Carla Maria dos Santos Ferraz Orrú

 

 

Mar tem sabor de meninice, de mundo que se abre, de uma grandiosidade inexplicável, de coisa boa de olhar.

Não me lembro, exatamente, de quando conheci o mar, mas foi na infância, em família, com irmãos, pai e mãe. Passeio de barco pelo mar aberto, com o vento batendo na cara e os cabelos entrando nos olhos por causa do vento. Agarrada à mão da mãe, mão apertando a outra, a cada balanço mais brusco do barquinho. Não havia colete salva-vidas, proteções de nenhuma espécie, não era este mundinho plástico-bolha de hoje. Era tudo na raça, na base do “engole o choro”.

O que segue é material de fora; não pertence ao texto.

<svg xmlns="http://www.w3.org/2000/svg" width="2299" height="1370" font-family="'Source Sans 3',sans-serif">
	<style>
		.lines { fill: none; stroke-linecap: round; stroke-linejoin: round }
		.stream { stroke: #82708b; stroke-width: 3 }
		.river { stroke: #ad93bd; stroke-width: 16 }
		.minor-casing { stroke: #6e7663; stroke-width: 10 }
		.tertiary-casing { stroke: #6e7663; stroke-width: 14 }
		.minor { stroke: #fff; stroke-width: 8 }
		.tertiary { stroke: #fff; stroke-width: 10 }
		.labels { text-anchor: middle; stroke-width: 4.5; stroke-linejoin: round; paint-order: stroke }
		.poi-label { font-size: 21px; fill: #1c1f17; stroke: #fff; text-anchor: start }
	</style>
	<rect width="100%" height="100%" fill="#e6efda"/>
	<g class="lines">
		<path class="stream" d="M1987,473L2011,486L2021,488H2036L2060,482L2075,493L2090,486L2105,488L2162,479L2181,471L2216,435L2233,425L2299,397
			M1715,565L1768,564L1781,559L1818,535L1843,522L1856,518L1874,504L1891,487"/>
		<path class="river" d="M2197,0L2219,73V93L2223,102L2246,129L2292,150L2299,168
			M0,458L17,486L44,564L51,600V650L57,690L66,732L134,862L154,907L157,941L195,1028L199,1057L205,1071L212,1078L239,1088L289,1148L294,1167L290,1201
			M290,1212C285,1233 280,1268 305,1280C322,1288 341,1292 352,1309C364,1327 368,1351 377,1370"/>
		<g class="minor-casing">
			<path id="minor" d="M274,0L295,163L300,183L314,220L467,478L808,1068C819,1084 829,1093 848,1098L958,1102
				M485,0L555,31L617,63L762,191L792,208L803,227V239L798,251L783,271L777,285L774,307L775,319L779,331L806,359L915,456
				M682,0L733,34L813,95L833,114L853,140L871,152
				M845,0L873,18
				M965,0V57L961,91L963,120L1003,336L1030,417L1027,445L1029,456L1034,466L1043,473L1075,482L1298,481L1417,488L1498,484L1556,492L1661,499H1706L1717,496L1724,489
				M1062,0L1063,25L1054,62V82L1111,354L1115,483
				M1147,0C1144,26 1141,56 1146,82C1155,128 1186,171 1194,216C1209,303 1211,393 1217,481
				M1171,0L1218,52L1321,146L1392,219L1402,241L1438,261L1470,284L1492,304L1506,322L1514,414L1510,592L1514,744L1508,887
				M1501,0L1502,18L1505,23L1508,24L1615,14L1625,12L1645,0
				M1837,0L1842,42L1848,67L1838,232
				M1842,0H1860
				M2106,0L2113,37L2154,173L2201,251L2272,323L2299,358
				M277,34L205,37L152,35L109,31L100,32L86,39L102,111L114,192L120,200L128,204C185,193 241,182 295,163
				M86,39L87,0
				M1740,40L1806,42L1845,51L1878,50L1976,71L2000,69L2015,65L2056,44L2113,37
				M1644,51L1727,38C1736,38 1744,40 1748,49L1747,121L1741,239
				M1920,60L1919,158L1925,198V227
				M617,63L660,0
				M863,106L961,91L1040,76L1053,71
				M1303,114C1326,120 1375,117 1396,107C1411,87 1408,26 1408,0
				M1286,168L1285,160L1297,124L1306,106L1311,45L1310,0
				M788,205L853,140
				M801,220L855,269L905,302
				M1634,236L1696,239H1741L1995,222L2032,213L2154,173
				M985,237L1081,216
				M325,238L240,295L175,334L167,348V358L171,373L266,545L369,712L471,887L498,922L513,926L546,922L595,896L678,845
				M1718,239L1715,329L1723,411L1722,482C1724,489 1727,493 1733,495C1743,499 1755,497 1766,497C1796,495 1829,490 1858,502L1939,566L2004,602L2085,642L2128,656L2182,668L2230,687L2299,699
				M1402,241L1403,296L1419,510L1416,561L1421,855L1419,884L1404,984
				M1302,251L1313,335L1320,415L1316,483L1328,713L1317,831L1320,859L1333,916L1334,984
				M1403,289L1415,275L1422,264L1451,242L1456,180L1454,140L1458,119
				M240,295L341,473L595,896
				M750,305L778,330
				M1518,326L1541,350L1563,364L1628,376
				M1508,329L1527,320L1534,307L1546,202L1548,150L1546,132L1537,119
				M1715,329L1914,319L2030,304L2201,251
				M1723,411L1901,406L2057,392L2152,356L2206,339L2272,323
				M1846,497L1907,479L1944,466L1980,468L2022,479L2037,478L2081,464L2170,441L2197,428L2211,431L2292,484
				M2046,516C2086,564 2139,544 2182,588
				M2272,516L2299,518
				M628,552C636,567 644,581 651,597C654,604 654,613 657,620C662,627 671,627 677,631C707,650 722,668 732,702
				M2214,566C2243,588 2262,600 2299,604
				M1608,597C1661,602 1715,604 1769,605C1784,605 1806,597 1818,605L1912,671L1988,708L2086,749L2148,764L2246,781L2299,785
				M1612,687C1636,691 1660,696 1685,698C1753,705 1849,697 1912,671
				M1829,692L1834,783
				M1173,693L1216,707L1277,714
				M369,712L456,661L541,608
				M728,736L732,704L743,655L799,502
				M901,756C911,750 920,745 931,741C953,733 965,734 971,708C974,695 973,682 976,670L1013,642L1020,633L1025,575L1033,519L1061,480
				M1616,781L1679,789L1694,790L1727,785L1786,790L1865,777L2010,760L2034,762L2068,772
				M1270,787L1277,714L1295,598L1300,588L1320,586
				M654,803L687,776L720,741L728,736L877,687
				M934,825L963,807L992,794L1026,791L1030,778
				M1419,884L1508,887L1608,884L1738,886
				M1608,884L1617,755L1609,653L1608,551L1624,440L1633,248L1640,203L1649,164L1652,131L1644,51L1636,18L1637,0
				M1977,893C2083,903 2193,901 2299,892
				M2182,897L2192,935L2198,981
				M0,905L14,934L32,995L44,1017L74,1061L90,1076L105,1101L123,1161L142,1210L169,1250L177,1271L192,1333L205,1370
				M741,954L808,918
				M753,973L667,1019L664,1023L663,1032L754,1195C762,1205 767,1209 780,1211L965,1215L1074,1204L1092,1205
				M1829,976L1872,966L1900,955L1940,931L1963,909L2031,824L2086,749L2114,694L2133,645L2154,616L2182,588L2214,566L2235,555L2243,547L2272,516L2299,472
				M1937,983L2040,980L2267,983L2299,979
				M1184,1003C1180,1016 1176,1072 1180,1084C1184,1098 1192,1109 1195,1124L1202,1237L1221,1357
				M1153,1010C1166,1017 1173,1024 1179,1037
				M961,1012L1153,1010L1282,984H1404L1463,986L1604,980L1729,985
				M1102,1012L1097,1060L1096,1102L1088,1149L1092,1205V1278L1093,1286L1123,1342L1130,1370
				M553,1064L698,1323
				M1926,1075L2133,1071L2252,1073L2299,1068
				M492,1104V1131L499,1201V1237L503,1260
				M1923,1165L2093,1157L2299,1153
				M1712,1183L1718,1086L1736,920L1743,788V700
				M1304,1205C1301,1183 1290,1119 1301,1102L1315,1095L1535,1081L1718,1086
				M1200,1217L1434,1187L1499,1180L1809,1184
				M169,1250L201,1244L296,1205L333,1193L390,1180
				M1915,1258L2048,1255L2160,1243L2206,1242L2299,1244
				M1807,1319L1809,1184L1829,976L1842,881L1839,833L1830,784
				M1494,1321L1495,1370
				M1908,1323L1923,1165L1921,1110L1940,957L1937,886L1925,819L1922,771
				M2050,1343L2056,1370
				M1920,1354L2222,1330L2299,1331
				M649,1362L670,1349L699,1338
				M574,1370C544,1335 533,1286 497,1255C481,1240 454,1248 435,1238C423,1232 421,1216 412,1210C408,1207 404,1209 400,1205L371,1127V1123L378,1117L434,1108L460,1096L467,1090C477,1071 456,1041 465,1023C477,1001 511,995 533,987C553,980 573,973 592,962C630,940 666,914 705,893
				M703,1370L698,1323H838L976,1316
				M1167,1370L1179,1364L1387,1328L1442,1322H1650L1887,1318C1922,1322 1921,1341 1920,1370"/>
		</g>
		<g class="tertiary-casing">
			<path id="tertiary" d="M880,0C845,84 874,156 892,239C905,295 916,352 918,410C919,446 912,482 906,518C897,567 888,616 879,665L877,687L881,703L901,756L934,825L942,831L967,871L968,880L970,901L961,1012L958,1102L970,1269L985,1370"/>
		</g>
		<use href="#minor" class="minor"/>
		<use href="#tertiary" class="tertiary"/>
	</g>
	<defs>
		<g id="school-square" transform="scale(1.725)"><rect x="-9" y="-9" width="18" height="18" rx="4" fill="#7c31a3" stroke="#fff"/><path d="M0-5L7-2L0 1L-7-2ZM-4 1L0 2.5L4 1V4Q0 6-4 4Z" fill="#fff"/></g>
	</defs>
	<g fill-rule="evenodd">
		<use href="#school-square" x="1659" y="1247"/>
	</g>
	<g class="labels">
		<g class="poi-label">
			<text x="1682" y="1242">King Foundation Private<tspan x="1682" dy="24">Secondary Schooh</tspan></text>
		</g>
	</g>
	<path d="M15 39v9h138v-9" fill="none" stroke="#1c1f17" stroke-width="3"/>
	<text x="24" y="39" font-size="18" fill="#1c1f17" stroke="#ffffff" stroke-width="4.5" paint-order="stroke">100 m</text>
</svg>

Esta experiência foi repetida com a família que construí, com marido, filha e filhos, e o mesmo grau de arrebatamento dos pequenos, diante do mar sem medidas. Guardo uma foto do filho caçula, aos cinco anos, sentadinho num pequeno muro, olhando pro marzão! Olhar absorto, contemplativo, mirando o mar.

Admiração, olhos arregalados, gritinhos de êxtase diante da visão do bichão, bem como diante da força das ondas que pulávamos, quase perdendo o equilíbrio. Aqui as histórias se confundem, as fotos dos álbuns antigos se superpõem. Ora sou eu, ao sete anos, pulando uma onda, ora minha filha, aos oito, saltando a danada. A infinitude diante dos olhos, silenciando as palavras, que nesta hora faltam e não dão conta de narrar o sentimento de surpresa.

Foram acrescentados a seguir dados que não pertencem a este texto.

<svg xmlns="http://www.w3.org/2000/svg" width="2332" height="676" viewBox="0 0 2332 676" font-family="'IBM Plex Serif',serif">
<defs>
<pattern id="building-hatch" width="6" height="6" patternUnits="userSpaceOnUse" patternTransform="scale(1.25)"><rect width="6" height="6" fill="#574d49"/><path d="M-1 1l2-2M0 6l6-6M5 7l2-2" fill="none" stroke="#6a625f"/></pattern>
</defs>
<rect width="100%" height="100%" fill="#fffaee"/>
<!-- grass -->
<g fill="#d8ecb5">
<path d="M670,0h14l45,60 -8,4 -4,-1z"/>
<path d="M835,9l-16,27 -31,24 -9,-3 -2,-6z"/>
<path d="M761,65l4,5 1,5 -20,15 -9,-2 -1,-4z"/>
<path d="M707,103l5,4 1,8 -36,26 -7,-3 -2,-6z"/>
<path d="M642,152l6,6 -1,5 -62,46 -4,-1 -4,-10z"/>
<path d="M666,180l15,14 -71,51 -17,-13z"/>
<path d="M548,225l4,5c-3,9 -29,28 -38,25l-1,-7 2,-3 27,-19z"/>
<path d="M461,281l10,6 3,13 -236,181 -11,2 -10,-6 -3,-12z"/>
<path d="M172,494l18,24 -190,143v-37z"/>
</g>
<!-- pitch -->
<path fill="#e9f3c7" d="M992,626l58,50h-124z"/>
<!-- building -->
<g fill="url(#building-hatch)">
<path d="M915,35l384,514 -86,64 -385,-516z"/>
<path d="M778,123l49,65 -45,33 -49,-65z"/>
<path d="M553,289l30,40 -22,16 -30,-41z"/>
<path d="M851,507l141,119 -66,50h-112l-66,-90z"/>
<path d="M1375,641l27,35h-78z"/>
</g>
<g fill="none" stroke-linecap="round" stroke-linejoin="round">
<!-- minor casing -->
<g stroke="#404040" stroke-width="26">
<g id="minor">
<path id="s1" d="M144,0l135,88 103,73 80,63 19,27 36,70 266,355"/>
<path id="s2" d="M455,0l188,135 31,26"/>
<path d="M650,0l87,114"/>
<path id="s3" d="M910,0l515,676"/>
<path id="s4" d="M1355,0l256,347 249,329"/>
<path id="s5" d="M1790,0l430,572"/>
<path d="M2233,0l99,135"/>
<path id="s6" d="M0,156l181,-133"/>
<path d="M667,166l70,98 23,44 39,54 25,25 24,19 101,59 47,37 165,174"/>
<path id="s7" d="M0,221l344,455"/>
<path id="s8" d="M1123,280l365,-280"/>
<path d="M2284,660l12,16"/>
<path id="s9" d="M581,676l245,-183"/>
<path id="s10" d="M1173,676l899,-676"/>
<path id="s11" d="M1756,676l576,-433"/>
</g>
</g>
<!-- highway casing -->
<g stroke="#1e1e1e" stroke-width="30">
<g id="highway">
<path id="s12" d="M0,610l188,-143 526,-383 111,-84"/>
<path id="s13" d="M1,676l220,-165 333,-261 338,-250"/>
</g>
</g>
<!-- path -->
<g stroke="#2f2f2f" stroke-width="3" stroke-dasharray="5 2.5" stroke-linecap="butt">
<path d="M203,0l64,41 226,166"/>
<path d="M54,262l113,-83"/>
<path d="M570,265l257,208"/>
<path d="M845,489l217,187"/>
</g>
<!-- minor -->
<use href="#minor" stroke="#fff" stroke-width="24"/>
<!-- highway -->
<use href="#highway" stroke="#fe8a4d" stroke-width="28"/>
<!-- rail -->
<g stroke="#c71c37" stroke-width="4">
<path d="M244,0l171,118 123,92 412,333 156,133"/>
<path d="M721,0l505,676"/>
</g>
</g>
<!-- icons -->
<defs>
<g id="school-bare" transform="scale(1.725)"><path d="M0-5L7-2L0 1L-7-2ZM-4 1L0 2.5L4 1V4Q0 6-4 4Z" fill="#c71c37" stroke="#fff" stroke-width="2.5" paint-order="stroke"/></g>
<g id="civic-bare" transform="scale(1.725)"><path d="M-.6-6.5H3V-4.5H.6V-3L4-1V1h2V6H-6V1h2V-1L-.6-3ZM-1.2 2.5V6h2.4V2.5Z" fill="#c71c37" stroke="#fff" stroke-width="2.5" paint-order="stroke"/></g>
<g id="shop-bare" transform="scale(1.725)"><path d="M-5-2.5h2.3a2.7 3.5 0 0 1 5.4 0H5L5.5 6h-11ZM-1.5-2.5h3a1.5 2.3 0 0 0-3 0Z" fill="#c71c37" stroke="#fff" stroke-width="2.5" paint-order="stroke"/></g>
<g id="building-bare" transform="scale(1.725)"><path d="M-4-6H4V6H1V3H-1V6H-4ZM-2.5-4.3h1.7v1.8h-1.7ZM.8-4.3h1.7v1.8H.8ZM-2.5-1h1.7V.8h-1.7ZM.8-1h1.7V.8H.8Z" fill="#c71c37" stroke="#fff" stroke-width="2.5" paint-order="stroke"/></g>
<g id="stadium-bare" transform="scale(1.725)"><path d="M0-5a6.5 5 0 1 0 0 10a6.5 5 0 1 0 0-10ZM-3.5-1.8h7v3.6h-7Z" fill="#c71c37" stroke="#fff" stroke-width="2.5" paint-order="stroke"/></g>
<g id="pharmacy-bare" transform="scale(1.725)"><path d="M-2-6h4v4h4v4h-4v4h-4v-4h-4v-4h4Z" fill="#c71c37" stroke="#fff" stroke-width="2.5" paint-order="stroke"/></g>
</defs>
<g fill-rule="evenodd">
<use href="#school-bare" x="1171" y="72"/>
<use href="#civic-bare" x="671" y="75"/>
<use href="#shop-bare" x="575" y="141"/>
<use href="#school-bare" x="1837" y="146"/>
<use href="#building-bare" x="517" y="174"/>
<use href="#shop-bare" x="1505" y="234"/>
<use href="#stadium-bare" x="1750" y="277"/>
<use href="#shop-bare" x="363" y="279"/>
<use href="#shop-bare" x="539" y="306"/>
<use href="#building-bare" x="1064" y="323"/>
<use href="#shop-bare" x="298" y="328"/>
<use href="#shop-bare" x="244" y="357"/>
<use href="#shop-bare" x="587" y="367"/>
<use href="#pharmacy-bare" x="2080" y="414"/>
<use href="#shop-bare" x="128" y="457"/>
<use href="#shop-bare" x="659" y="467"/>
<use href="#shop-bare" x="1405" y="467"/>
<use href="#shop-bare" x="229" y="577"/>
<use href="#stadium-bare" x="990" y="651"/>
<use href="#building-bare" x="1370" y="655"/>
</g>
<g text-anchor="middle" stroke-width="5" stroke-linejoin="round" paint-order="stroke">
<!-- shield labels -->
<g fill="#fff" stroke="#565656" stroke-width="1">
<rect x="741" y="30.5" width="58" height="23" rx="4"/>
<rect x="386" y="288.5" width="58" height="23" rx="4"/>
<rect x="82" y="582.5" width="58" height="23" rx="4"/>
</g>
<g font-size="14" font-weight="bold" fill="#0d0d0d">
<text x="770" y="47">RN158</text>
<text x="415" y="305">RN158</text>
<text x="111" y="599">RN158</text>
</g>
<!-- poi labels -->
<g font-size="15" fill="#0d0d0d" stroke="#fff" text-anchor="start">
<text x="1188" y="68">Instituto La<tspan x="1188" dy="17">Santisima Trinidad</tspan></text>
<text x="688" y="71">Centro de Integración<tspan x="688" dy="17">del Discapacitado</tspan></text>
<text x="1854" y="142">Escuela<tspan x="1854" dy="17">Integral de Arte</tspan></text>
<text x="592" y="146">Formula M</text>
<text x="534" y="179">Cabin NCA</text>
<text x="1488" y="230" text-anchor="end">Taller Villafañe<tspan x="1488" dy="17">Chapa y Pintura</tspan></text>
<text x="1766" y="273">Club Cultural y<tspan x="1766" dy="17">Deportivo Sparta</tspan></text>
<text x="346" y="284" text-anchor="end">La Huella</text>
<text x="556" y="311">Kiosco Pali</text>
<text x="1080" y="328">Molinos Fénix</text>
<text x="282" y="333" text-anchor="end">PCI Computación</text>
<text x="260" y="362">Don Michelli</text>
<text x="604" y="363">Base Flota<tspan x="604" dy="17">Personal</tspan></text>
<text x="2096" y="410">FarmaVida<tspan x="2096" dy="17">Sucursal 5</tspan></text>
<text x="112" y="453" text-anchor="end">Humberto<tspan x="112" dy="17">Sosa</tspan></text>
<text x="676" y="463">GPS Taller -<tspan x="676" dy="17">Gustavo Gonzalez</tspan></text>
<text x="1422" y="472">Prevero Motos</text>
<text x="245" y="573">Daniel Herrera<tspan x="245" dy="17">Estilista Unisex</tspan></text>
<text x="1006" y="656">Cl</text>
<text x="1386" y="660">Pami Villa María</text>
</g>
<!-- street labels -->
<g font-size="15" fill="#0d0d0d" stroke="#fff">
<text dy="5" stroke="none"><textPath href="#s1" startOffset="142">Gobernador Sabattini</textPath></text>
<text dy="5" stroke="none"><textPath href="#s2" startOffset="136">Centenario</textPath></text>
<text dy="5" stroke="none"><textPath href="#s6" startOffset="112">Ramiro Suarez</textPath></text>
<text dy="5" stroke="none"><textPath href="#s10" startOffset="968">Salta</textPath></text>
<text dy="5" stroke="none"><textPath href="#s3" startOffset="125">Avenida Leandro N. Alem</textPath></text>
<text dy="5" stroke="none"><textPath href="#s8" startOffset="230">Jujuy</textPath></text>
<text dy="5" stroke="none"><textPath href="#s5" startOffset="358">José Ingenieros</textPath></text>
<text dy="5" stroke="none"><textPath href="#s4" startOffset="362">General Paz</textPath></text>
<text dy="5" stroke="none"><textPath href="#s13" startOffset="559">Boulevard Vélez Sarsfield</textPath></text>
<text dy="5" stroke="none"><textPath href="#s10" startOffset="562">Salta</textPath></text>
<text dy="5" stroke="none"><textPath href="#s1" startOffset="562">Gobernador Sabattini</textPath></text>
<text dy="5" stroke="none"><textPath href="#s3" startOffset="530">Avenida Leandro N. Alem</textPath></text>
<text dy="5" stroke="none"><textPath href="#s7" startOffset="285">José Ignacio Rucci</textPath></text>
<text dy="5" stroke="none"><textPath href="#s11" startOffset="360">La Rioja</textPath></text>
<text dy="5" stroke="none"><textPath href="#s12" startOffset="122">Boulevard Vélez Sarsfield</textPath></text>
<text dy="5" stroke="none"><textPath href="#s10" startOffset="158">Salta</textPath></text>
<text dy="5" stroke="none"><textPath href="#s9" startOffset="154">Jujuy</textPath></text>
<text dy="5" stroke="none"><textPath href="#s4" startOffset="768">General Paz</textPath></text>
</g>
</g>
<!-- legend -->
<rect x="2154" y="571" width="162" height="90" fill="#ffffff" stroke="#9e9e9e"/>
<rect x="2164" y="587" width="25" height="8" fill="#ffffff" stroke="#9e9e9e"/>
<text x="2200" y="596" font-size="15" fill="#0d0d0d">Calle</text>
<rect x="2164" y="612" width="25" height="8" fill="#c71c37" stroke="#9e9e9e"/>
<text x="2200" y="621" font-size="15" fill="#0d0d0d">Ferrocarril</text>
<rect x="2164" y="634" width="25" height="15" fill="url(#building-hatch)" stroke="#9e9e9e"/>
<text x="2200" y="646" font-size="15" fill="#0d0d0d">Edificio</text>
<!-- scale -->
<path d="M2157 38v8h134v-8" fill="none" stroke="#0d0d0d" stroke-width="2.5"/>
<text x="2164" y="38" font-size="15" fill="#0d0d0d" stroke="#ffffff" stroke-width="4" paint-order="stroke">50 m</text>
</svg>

Olhar assim, tal como o de olhar o mar, presenciei quando minha filha, aos quinze anos, viajando comigo para Munique, na Alemanha, viu aquela cidade pela primeira vez. Foi quando estávamos saindo do túnel do metrô, um centro antigo, com a arquitetura bem diversa da que seus olhinhos jovens e brasileiros conheciam. Mais uma vez, o olhar percorrendo tudo ao mesmo tempo, querendo gravar nas retinas aquela profusão de belezas mil, belezas que ela não tinha com o que comparar no seu repertório de sul-americana, da nova América, de um país tão jovem.

Olhar, mar, mistérios que não entendemos, só sentimos. Algo diferente pulsa dentro de nós, a vida se engrandece, as perspectivas se alargam, o mundinho cotidiano é colocado em perspectiva, tudo parece possível se aquele mar existe.